--- START ---

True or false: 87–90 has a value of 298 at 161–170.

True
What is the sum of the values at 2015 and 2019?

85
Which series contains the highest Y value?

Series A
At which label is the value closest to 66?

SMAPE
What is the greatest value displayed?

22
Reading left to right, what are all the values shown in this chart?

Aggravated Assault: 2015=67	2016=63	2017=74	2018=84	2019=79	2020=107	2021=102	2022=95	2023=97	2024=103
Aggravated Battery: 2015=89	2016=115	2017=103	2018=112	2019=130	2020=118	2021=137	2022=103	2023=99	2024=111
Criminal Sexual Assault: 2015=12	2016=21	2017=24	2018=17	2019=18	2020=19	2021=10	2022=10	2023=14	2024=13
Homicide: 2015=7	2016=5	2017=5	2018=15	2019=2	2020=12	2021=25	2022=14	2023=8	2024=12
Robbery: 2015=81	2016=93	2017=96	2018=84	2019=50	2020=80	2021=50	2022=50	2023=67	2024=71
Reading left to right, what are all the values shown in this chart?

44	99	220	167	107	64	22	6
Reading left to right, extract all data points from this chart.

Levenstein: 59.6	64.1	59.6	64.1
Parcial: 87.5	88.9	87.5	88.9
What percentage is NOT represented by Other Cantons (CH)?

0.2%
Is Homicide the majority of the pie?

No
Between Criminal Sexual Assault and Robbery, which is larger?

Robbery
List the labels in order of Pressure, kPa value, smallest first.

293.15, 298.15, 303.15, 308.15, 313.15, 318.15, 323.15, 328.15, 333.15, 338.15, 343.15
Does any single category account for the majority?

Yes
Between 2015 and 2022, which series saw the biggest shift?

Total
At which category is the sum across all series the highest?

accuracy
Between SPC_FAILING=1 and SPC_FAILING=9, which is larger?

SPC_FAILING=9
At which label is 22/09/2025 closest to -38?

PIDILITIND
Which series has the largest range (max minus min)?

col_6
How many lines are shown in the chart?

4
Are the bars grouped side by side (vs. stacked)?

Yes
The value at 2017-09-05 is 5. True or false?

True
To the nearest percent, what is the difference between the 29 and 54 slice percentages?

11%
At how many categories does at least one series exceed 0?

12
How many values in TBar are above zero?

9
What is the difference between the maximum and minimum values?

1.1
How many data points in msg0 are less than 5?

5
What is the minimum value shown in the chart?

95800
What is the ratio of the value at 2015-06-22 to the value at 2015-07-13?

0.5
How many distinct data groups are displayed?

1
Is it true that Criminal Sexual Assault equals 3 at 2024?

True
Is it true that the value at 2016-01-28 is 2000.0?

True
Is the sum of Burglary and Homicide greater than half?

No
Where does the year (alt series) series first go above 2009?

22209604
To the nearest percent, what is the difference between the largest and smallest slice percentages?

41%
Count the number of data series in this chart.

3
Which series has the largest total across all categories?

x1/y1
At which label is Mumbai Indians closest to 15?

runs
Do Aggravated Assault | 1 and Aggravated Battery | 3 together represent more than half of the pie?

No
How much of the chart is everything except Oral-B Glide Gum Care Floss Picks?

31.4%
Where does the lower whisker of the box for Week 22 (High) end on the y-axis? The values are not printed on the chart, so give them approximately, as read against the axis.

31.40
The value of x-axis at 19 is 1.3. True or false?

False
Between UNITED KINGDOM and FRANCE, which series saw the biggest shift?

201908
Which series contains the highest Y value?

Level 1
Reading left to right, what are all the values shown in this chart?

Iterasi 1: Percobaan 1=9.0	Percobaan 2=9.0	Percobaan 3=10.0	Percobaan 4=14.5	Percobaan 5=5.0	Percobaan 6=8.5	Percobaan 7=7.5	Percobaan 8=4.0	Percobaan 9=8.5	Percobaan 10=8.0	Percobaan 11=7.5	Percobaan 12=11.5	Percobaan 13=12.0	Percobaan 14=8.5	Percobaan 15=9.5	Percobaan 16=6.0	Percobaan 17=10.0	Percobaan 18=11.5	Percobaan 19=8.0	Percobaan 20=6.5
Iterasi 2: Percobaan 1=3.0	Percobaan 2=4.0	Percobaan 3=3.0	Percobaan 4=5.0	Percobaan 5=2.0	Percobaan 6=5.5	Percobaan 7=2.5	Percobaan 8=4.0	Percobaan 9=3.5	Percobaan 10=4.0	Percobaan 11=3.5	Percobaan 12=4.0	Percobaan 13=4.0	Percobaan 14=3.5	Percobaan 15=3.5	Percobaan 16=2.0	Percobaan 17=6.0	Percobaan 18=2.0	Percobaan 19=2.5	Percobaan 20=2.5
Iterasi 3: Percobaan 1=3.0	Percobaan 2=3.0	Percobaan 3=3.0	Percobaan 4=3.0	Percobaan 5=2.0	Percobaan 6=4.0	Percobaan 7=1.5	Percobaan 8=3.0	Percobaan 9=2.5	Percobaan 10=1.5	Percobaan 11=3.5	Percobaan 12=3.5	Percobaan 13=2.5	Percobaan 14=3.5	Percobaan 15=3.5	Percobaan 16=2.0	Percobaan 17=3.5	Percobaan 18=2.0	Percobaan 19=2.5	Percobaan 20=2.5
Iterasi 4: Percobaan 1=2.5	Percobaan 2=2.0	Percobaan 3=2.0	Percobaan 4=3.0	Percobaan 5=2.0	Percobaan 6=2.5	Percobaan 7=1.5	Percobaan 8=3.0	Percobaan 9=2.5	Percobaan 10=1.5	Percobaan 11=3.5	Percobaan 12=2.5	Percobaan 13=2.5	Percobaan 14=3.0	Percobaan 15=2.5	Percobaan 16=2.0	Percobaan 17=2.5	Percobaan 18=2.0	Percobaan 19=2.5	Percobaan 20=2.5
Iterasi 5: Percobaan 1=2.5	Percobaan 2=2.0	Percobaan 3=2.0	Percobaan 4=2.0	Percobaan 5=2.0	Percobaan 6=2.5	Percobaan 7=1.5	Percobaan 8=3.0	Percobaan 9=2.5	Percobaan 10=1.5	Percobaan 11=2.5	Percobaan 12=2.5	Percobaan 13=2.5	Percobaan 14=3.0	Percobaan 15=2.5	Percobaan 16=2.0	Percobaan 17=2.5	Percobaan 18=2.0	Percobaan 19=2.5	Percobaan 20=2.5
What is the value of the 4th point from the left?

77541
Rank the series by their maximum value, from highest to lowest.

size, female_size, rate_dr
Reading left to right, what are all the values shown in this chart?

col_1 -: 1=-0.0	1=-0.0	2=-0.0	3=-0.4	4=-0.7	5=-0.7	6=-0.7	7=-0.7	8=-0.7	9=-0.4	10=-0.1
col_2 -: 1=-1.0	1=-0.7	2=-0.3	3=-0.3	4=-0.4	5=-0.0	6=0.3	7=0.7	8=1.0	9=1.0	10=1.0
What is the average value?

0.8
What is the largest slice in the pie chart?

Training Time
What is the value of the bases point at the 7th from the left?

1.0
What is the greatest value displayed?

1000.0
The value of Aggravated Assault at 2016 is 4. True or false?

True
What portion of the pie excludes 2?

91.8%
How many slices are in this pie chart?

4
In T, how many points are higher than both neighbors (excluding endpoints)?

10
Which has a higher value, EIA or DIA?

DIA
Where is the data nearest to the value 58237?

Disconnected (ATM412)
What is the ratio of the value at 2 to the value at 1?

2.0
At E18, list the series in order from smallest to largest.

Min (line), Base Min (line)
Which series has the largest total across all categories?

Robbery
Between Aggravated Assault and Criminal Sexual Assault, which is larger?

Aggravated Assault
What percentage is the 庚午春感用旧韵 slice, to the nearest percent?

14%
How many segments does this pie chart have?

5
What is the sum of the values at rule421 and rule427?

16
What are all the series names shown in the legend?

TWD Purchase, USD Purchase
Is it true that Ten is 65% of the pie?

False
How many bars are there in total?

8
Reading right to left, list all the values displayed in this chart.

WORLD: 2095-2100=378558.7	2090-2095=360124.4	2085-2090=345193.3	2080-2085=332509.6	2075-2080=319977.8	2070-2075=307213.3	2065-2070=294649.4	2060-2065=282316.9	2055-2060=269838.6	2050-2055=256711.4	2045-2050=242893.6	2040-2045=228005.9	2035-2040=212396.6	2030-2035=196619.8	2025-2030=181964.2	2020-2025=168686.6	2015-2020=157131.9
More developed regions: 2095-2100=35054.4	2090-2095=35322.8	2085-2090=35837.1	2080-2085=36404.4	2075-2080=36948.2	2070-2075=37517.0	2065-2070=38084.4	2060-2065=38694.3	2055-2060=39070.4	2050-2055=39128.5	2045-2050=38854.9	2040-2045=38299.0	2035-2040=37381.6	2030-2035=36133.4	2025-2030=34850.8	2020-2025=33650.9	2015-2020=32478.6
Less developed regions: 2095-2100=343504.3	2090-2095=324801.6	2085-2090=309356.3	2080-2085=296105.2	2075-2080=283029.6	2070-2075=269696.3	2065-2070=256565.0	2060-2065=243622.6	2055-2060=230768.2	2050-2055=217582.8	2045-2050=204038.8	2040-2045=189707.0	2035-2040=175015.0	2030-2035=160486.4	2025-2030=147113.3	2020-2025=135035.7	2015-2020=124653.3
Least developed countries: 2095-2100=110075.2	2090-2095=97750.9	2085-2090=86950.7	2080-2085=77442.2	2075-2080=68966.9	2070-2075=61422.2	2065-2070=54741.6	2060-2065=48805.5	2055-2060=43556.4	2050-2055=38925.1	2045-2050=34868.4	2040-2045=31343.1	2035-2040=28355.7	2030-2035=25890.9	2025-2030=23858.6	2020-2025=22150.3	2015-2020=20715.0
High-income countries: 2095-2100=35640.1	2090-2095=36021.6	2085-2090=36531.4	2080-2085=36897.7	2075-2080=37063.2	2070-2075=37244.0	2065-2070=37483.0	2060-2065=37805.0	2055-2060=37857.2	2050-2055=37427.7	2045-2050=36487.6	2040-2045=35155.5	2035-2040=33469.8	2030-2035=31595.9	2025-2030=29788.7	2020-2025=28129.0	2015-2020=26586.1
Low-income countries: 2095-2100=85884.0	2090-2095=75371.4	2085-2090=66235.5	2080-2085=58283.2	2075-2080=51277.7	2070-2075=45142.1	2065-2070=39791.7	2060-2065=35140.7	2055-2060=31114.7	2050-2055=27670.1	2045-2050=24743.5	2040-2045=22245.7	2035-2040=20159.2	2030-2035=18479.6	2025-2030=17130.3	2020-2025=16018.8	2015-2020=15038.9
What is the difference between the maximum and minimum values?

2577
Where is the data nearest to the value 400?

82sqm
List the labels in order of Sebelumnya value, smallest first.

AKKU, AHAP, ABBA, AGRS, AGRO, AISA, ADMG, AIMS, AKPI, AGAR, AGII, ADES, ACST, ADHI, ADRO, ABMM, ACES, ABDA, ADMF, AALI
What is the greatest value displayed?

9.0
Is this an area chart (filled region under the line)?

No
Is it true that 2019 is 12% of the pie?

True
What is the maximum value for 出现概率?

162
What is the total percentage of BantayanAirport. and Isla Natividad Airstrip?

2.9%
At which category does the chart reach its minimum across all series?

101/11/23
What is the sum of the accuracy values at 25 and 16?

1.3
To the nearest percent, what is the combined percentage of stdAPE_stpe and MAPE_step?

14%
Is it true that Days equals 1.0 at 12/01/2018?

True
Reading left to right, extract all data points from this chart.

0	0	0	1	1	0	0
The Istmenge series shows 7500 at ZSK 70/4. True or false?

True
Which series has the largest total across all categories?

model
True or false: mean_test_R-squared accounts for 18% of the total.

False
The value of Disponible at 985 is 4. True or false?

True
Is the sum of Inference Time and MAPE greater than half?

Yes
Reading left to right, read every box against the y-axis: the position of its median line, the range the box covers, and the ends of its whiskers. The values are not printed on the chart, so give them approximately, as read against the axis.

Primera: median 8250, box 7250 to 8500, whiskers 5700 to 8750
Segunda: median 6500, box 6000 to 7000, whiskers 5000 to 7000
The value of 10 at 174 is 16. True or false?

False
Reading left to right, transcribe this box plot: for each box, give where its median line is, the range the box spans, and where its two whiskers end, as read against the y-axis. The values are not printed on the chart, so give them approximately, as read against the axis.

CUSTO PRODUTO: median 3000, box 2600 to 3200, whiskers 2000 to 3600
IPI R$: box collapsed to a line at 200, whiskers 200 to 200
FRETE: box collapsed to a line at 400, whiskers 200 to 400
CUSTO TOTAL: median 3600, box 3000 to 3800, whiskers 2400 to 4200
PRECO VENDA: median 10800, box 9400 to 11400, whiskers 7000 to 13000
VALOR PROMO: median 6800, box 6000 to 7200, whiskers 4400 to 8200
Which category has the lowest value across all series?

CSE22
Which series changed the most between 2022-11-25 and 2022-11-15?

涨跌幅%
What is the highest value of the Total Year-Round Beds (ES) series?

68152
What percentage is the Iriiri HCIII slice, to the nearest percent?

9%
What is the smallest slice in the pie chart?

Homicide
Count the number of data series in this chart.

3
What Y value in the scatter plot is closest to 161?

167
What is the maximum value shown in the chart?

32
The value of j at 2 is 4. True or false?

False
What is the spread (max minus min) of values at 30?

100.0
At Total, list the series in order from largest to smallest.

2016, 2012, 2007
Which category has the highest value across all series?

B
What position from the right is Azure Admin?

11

--- END ---

ACTION ITEM: Pick out every line of the entries above that contains the word "equals".

SOLUTION FOR THIS TASK:
Is it true that Criminal Sexual Assault equals 3 at 2024?
Is it true that Days equals 1.0 at 12/01/2018?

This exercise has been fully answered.